В носу снова начинает щипать, хотя я не понимаю почему. Это не впервые, когда Давид берет мальчиков, чтобы дать мне время на учебу, но сейчас это воспринимается мной особенно остро. Наверное, причина в том, что в последнее время я качаюсь на сильных эмоциональных качелях, и иногда кажется, что не вынесу очередной раскачки.
Иногда по ночам меня накрывает, и я плачу, оставаясь наедине с самой собой. Квартиру Давид намеренно снял трехкомнатную, чтобы у меня была своя спальня, а он занял зал.
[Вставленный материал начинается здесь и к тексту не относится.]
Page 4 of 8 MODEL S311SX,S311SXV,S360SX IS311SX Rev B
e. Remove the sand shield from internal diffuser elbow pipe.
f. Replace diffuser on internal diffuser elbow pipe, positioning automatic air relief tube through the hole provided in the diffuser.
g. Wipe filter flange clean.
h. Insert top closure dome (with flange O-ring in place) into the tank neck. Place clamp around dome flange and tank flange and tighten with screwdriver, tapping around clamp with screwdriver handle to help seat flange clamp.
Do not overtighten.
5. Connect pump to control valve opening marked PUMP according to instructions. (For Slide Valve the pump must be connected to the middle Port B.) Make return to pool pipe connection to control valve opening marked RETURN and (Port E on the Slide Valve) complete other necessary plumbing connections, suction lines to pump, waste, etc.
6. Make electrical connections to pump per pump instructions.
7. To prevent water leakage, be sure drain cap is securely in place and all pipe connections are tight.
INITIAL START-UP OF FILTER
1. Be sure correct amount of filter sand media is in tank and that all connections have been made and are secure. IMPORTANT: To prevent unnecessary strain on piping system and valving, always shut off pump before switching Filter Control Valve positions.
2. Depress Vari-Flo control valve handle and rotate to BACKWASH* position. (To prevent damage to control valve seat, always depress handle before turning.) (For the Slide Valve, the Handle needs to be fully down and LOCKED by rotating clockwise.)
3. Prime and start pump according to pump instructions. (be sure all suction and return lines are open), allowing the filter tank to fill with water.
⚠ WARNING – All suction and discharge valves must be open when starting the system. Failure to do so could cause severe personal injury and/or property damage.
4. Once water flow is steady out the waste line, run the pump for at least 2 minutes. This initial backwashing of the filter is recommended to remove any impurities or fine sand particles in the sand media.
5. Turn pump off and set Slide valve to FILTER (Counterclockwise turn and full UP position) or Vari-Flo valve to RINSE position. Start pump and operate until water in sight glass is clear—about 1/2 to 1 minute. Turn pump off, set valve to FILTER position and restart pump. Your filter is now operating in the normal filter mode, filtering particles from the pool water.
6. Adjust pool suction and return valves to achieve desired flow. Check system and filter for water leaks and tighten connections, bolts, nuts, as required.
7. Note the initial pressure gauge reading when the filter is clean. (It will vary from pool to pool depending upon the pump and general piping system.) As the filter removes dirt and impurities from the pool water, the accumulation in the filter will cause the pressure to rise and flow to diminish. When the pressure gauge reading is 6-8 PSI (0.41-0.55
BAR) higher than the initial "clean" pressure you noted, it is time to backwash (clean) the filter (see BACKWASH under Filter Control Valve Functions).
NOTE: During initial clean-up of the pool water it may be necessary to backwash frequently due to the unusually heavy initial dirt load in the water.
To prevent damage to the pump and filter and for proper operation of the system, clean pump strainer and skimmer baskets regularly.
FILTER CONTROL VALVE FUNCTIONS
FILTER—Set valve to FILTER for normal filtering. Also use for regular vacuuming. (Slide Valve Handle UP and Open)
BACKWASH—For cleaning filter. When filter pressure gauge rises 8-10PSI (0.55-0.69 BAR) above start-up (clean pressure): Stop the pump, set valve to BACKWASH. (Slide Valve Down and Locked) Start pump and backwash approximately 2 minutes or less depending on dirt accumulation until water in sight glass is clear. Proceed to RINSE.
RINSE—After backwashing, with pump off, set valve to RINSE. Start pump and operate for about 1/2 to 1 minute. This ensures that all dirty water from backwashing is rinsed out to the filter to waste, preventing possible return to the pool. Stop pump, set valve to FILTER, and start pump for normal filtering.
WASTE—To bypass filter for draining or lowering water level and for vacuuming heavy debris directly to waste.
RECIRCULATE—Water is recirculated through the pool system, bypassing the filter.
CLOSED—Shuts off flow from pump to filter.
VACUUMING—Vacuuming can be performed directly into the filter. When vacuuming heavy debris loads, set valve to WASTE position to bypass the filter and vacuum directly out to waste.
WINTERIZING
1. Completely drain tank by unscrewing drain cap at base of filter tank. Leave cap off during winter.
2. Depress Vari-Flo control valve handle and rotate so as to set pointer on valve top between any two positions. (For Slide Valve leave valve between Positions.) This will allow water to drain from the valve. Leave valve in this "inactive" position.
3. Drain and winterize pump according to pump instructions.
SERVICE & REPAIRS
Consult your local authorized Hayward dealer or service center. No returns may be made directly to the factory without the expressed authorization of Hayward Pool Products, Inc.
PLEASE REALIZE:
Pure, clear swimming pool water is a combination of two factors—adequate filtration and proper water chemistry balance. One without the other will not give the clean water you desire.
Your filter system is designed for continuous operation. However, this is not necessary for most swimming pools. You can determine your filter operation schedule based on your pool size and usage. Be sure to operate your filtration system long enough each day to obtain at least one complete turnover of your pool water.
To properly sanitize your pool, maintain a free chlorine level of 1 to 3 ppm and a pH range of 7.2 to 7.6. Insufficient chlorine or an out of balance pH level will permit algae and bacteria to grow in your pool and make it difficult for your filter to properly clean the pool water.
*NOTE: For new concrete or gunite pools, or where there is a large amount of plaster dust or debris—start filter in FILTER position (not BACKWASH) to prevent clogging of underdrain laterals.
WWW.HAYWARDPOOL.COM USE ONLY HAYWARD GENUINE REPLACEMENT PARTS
Оплакиваю прошлое и мое такое “искусcтвенное” настоящее. А потом как будто переключаюсь, принимая тот факт, что все вроде бы и так неплохо…
Могло ведь быть намного хуже. От одной мысли внутренности в узел сворачиваются.
Развернувшись, Давид, собирается выйти из кухни, но я ловлю его пальцы своими.
— Спасибо тебе…
— За что? — обернувшись, удивленно вскидывает бровь.
За что…?
За то, что помогаешь, несмотря ни на что… За то, что не ненавидишь, хотя я и знаю, что тебе тяжело… (Слышала, как он узнавал у Мариам про Олю на днях перед отъездом…) За то, что хоть ты и не любишь меня, но я продолжаю чувствовать себя защищенной.
В слова все это облачить у меня не получается. Но, вероятно, он читает ответ в моих глазах, потому что взгляд его становится понимающим и мягким.
Осторожно забрав свои пальцы, указывает ими на стол.
— Стол освобождай. Я пока сделаю заказ и в душ схожу после дороги.